Last week thousands of Wachovia Corp. brokerage employees were briefly unable to access a key computer system that had been introduced over the Labor Day weekend, when Wachovia transferred 1.9 million former Prudential Securities customer accounts.
A series of other system failures, including the shutdown of a back-office server, plagued the brokerage later in the week, forcing brokers to use backup systems and telephones to complete some transactions.
Wachovia Securities LLC of Richmond, Va., was formed in July 2003 by the merger of Wachovia's brokerage with Prudential Financial Inc.'s. Wachovia, of Charlotte, owns 62% of the joint venture; Prudential Financial, of Newark, N.J., owns 38%.
News of the system's troubles - first reported Sept. 9 and outlined in detail Tuesday in The Wall Street Journal - seemed to contradict an initial description of the conversion by a Wachovia Securities' spokesman.
The spokesman, Tony Mattera, had said Sept. 7 that the conversion went "smoothly" and that the Prudential Securities accounts were successfully transferred. On Tuesday he repeated that and said last week's system failures were unrelated to the conversion.
"The integration was accomplished beautifully," Mr.

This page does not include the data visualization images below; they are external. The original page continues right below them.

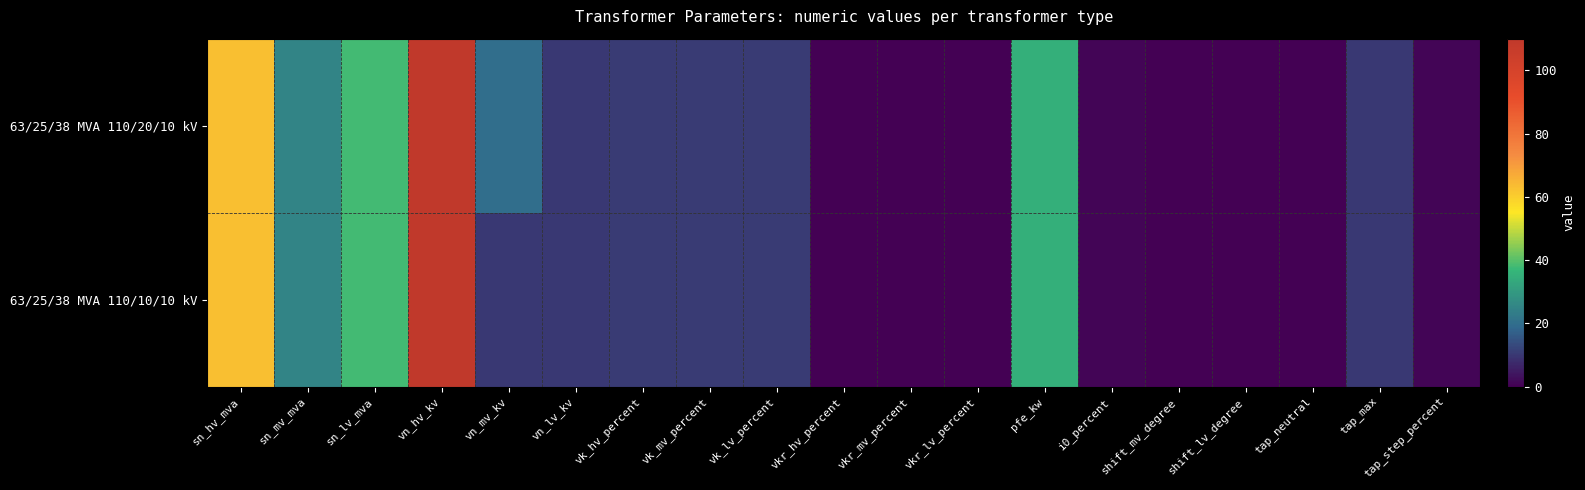

Which has a higher value, i0_percent or vn_mv_kv?

vn_mv_kv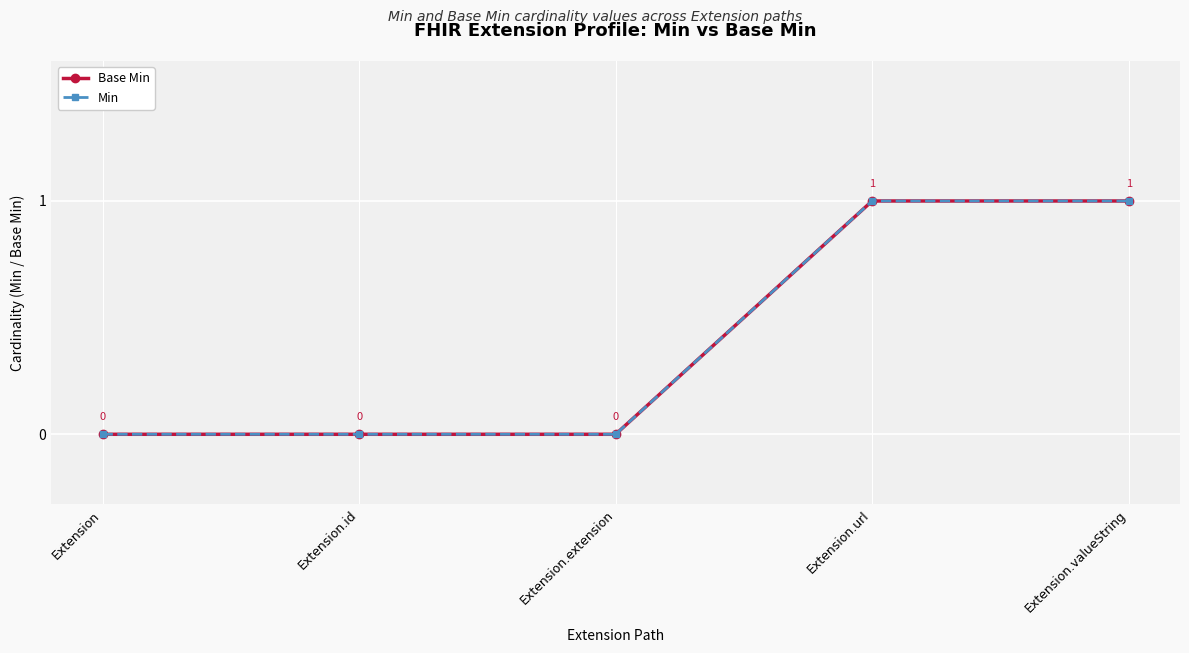

List the labels in order of Min value, smallest first.

Extension, Extension.id, Extension.extension, Extension.url, Extension.valueString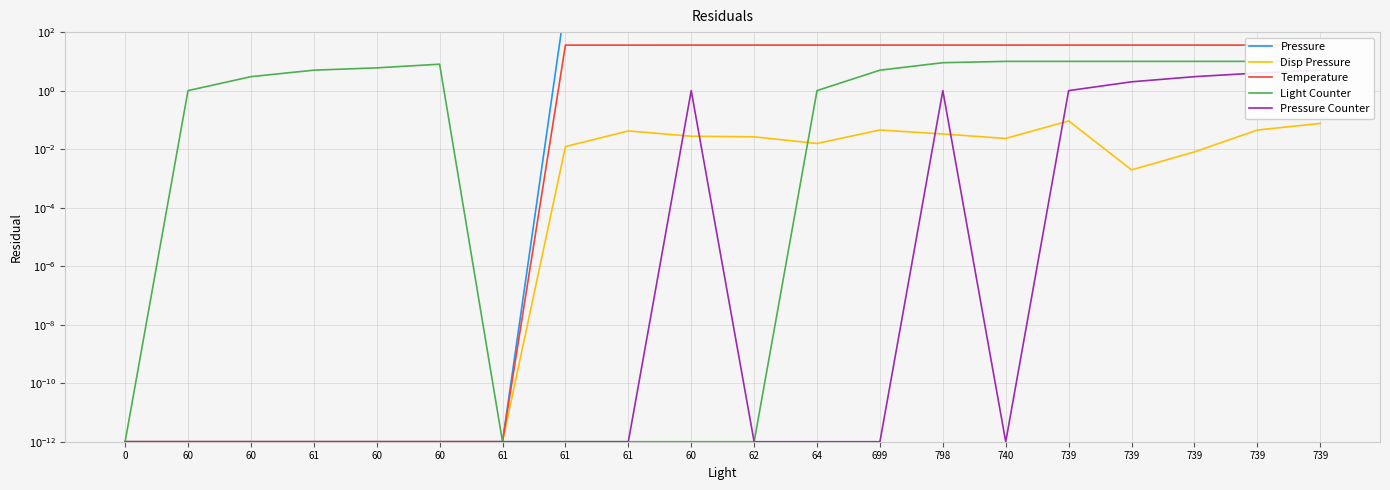

Is this an area chart (filled region under the line)?

No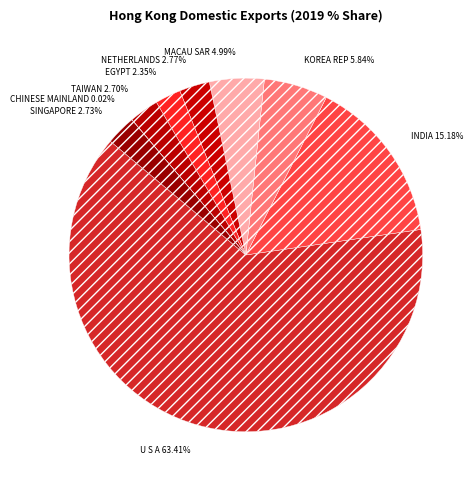

What is the largest slice in the pie chart?

U S A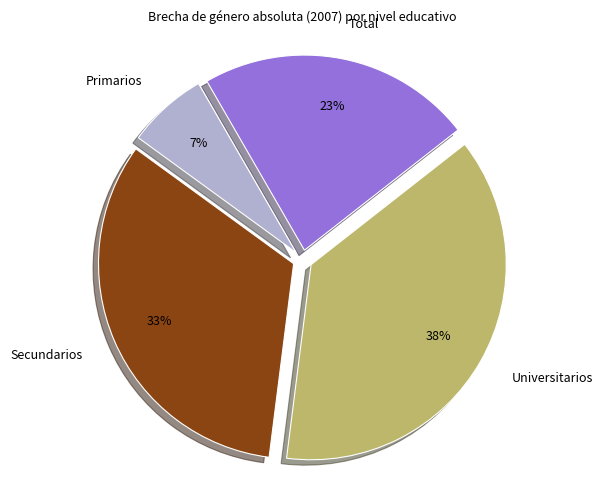

Is it true that Total is 30% of the pie?

False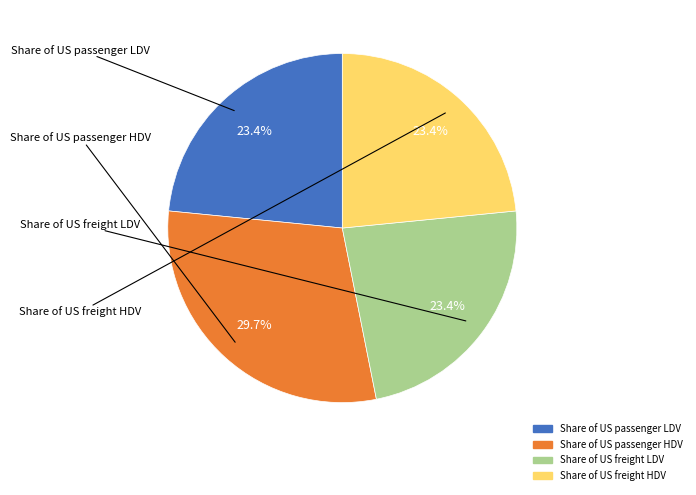

Count the number of slices in the pie.

4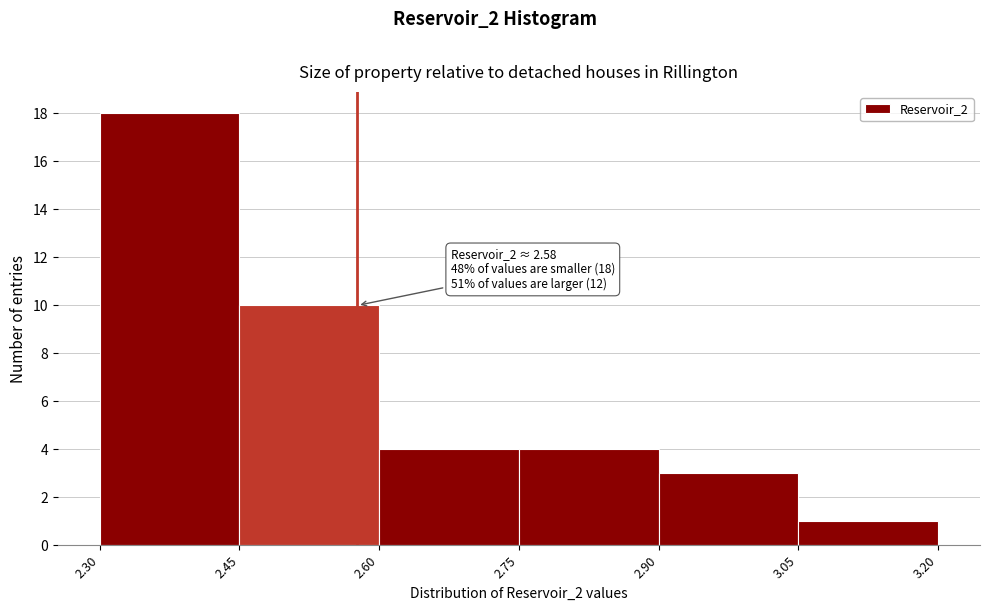

Over which range of the x-axis is the bar tallest?

2.30 to 2.45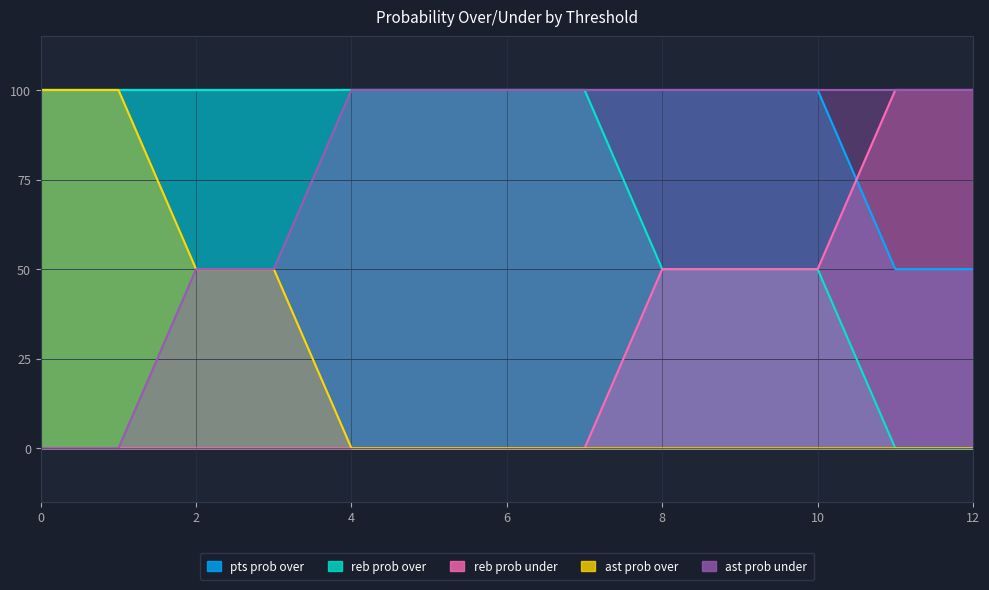

Reading right to left, transcribe all the data shown in this chart.

pts prob over: 50	50	100	100	100	100	100	100	100	100	100	100	100
reb prob over: 0	0	50	50	50	100	100	100	100	100	100	100	100
reb prob under: 100	100	50	50	50	0	0	0	0	0	0	0	0
ast prob over: 0	0	0	0	0	0	0	0	0	50	50	100	100
ast prob under: 100	100	100	100	100	100	100	100	100	50	50	0	0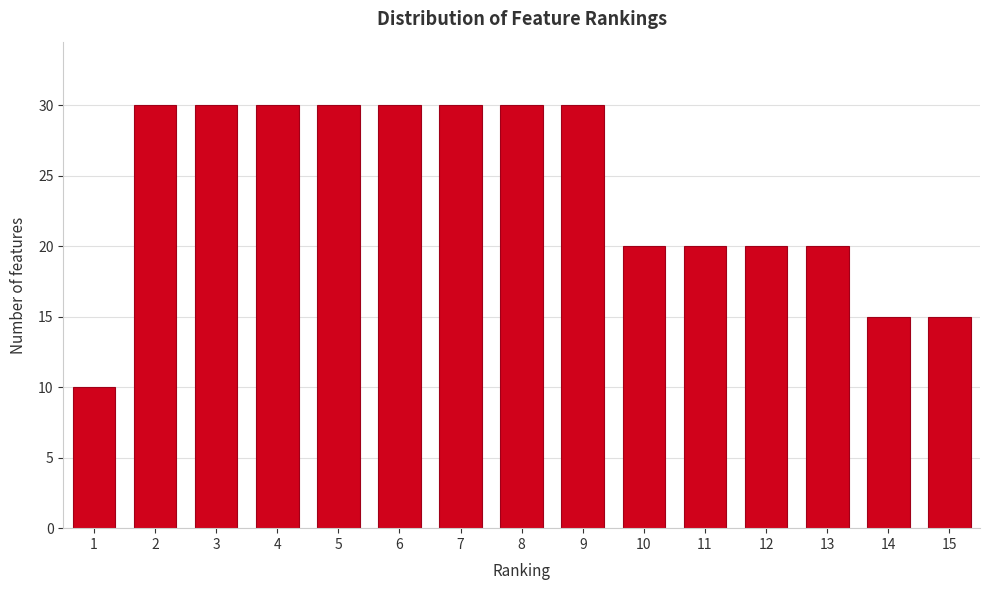

Reading left to right, extract all data points from this chart.

10	30	30	30	30	30	30	30	30	20	20	20	20	15	15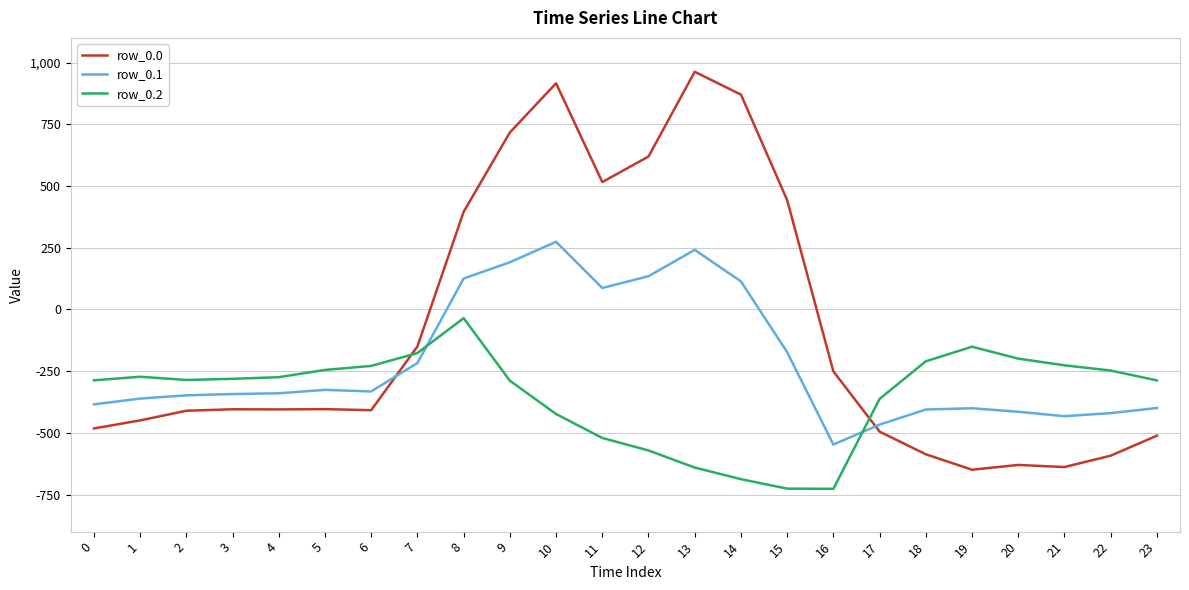

True or false: row_0.2 has a value of -687.4 at 14.

True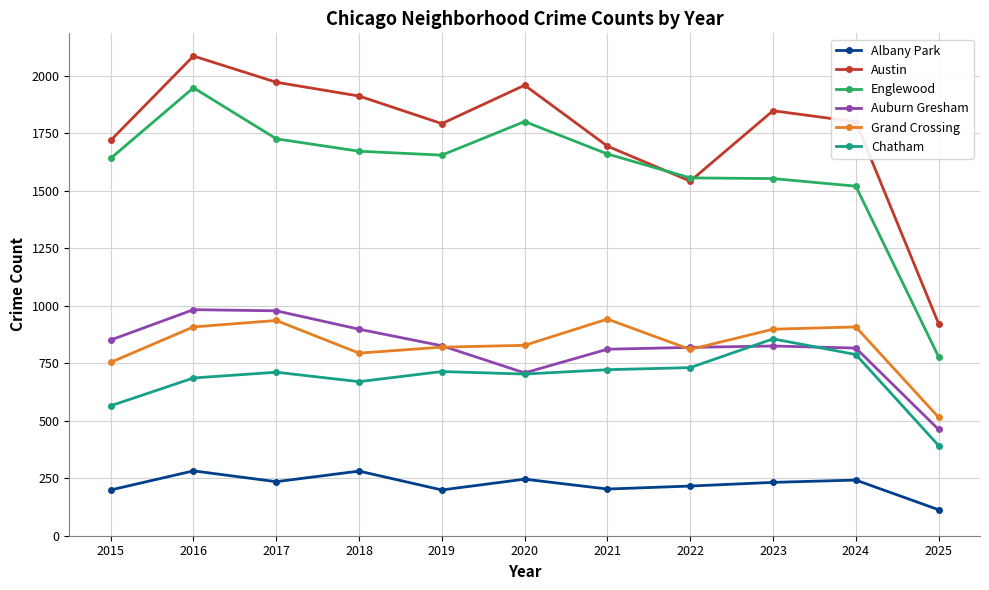

List the series in order of their peak value, highest first.

Austin, Englewood, Auburn Gresham, Grand Crossing, Chatham, Albany Park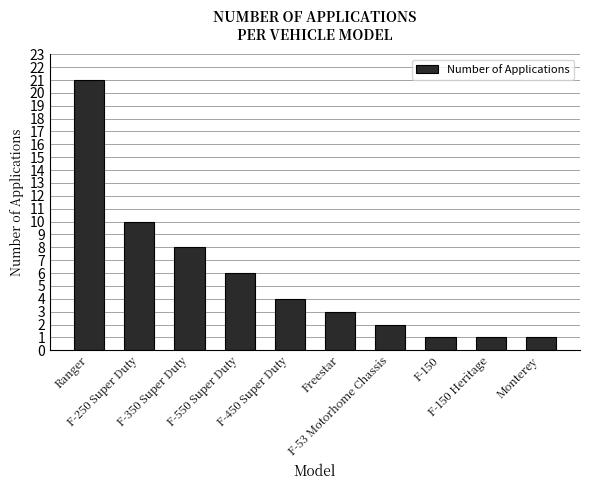

What is the label of the 1st bar from the left?

Ranger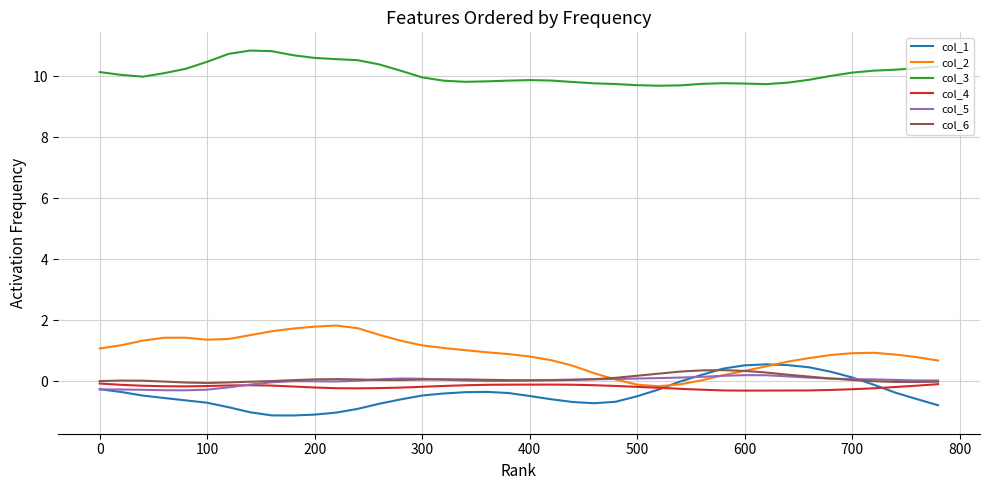

True or false: col_5 and col_3 cross at least once.

False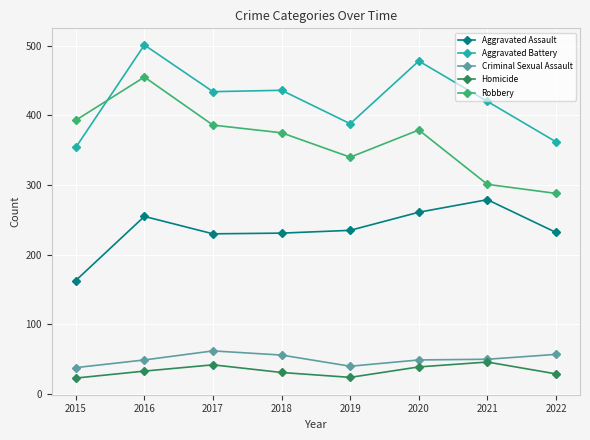

True or false: Aggravated Assault and Aggravated Battery intersect in this chart.

False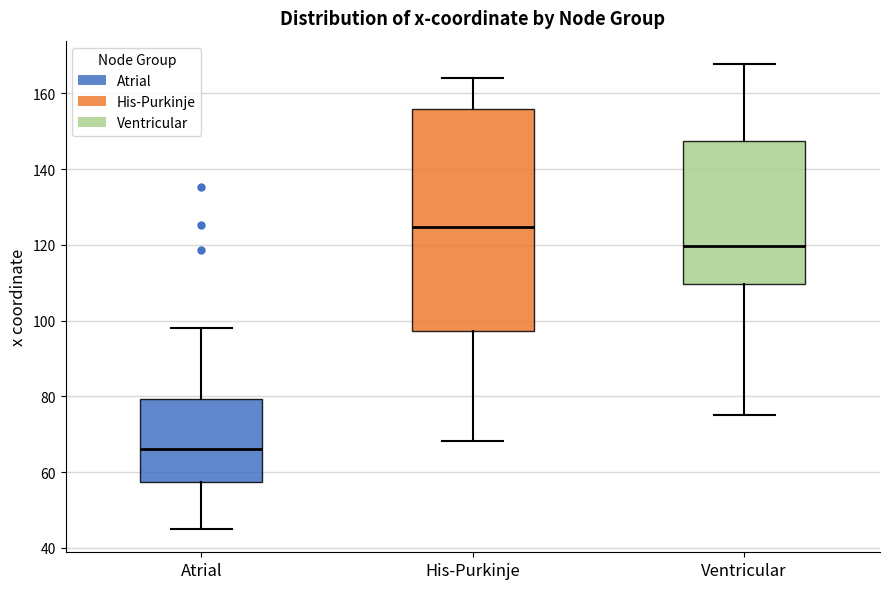

Comparing the boxes themselves (not the whiskers), which one is the tallest?

His-Purkinje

Mattera said Tuesday. "We had outages during the week that you might well have had without a system integration. The timing was unfortunate."
He said that when he spoke to American Banker on Sept. 7 he was unaware of any system failures. Some of problems arose later in the week, he said, including the 22-minute shutdown on Sept. 8 of a back-office system.
About 13,000 brokers and other employees use the new system. Trouble arose when employees in the former Prudential offices began using it for the first time on Sept. 7, and about one-third were unable to log on, Mr. Mattera said.
"I don't want to minimize the level of frustration" many employees felt, he said. Nevertheless "transaction volumes in the week were normal [and] business got done, though in a very busy and, in some legacy Prudential branches, frustrating environment."
Most of the problems were resolved by last Friday, Mr. Mattera said.